Sunday, 19 June 2011
The sound of the clock ticking while I sip my peppermint tea and stare nervously at my copy of the Writers' and Artists' Yearbook 2011. I've marked it with half a dozen pink post-it's and now I'm just...staring at it.
I really don't have any excuses not to motor on anymore. Despite the recurring mental images I keep getting of my book characters quaking in their boots at the thought of being read and then rejected, it's now or never.
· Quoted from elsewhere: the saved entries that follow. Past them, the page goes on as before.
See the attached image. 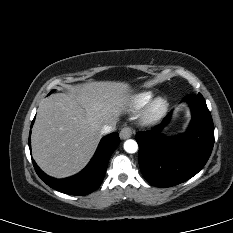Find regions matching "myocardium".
Returning a JSON list of instances; mask_svg holds the SVG:
<instances>
[{
  "mask_svg": "<svg viewBox=\"0 0 233 233\" xmlns=\"http://www.w3.org/2000/svg\"><path fill=\"white\" fill-rule=\"evenodd\" d=\"M168 102L163 97L152 99L142 113V120L145 123H154L159 120L167 111Z\"/></svg>",
  "mask_w": 233,
  "mask_h": 233,
  "instance_id": "f54148a6",
  "label": "myocardium"
}]
</instances>
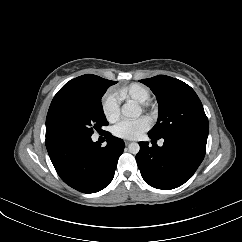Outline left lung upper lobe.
Listing matches in <instances>:
<instances>
[{
    "label": "left lung upper lobe",
    "mask_w": 242,
    "mask_h": 242,
    "mask_svg": "<svg viewBox=\"0 0 242 242\" xmlns=\"http://www.w3.org/2000/svg\"><path fill=\"white\" fill-rule=\"evenodd\" d=\"M140 82L150 87L159 104L157 123L148 135L156 139L189 133L208 135L207 116L200 99L189 85L165 75Z\"/></svg>",
    "instance_id": "1"
}]
</instances>
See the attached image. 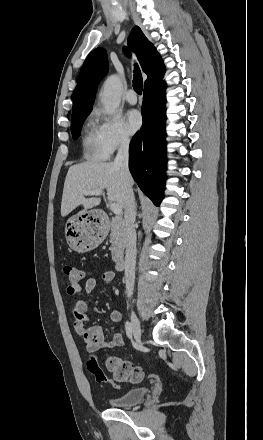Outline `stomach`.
<instances>
[{
  "mask_svg": "<svg viewBox=\"0 0 263 440\" xmlns=\"http://www.w3.org/2000/svg\"><path fill=\"white\" fill-rule=\"evenodd\" d=\"M106 234V228L97 222V214L93 210L74 215L66 222L67 243L78 253L89 252L98 247Z\"/></svg>",
  "mask_w": 263,
  "mask_h": 440,
  "instance_id": "1",
  "label": "stomach"
}]
</instances>
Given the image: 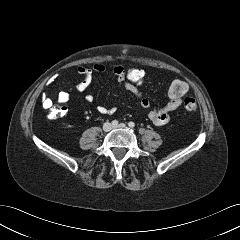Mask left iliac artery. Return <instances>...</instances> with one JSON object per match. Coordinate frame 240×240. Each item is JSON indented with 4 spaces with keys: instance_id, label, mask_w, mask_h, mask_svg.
<instances>
[{
    "instance_id": "44dca946",
    "label": "left iliac artery",
    "mask_w": 240,
    "mask_h": 240,
    "mask_svg": "<svg viewBox=\"0 0 240 240\" xmlns=\"http://www.w3.org/2000/svg\"><path fill=\"white\" fill-rule=\"evenodd\" d=\"M128 126L133 128L135 126V123L131 121V122L128 123Z\"/></svg>"
}]
</instances>
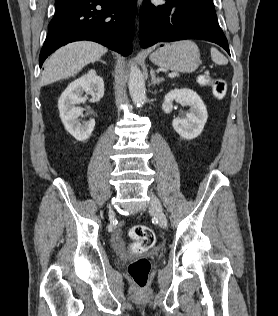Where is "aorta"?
Here are the masks:
<instances>
[{"label": "aorta", "instance_id": "1", "mask_svg": "<svg viewBox=\"0 0 278 316\" xmlns=\"http://www.w3.org/2000/svg\"><path fill=\"white\" fill-rule=\"evenodd\" d=\"M145 81L142 72L136 65H132L129 74V92L137 107H142L146 101Z\"/></svg>", "mask_w": 278, "mask_h": 316}]
</instances>
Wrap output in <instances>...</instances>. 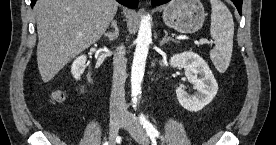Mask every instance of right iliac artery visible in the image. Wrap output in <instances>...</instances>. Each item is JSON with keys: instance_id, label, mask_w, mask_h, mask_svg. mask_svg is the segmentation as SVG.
Returning a JSON list of instances; mask_svg holds the SVG:
<instances>
[{"instance_id": "82829eb1", "label": "right iliac artery", "mask_w": 276, "mask_h": 145, "mask_svg": "<svg viewBox=\"0 0 276 145\" xmlns=\"http://www.w3.org/2000/svg\"><path fill=\"white\" fill-rule=\"evenodd\" d=\"M104 145H108V142H105Z\"/></svg>"}]
</instances>
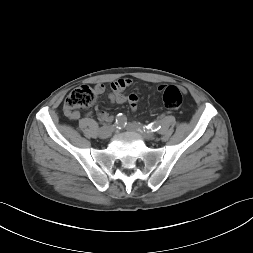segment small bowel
Masks as SVG:
<instances>
[{
	"mask_svg": "<svg viewBox=\"0 0 253 253\" xmlns=\"http://www.w3.org/2000/svg\"><path fill=\"white\" fill-rule=\"evenodd\" d=\"M132 84V80L129 78H120L112 83L111 92L109 98L112 102L117 104L128 103L130 107L134 110L137 107L138 97L135 94L125 95L123 90ZM163 85H160L158 89L162 91ZM97 94H102L105 91V86L103 84H97L94 87ZM65 115L71 120H77L80 116L78 111H70L65 109ZM99 117L101 120L109 121L111 117L106 112H100Z\"/></svg>",
	"mask_w": 253,
	"mask_h": 253,
	"instance_id": "small-bowel-1",
	"label": "small bowel"
}]
</instances>
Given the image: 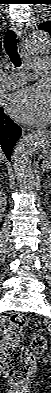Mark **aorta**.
<instances>
[{
	"instance_id": "1",
	"label": "aorta",
	"mask_w": 51,
	"mask_h": 393,
	"mask_svg": "<svg viewBox=\"0 0 51 393\" xmlns=\"http://www.w3.org/2000/svg\"><path fill=\"white\" fill-rule=\"evenodd\" d=\"M25 49L34 54L50 52L51 40L49 34L42 30L32 31L25 38ZM48 140L49 132L42 130L21 139L17 143L13 151L12 162L14 173L21 187H32L34 179L30 160L31 153L35 148L44 146Z\"/></svg>"
}]
</instances>
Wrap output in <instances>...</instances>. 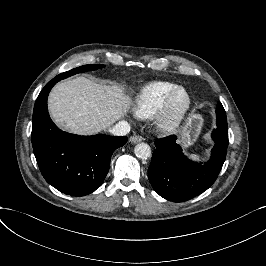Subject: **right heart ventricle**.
<instances>
[{"label": "right heart ventricle", "instance_id": "obj_1", "mask_svg": "<svg viewBox=\"0 0 266 266\" xmlns=\"http://www.w3.org/2000/svg\"><path fill=\"white\" fill-rule=\"evenodd\" d=\"M180 84L169 80H156L141 87L136 94L132 111L139 119L152 118L165 98Z\"/></svg>", "mask_w": 266, "mask_h": 266}]
</instances>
I need an agent. That's one thing I know for sure and (as I've read over and over again), it ain't gonna be easy. I know that I have a few things I need to do:
Write a more detailed 300-400 word synopsis
Research agents and see which ones actually represent the genre I've written
Work on a covering letter that isn't just a page of me waffling, thanking them profusely for their time and apologising incessantly for my lack of talent
I'm still fannying around with the book abs debating another cull and a rewrite of the first chapter but the harsh reality is that I can tinker with the book forever and it'll never be perfect. I need to get out there and...well, sell it I suppose.
My Dad told me to hurry up and 'get it published' last night, so that I can become rich and famous (and buy him that Ferrari he's been talking about since I was about four). I told him I will.
And I'm sure it'll be as simple as that (love you, Dad). However, I'll never know if I don't try.
Time for another peppermint tea before I delve back into the Yearbook and find out just how the hell this works...
Ps. If the grammar is particularly bad on this post it's because I wrote it on my phone. Damn tiny screen.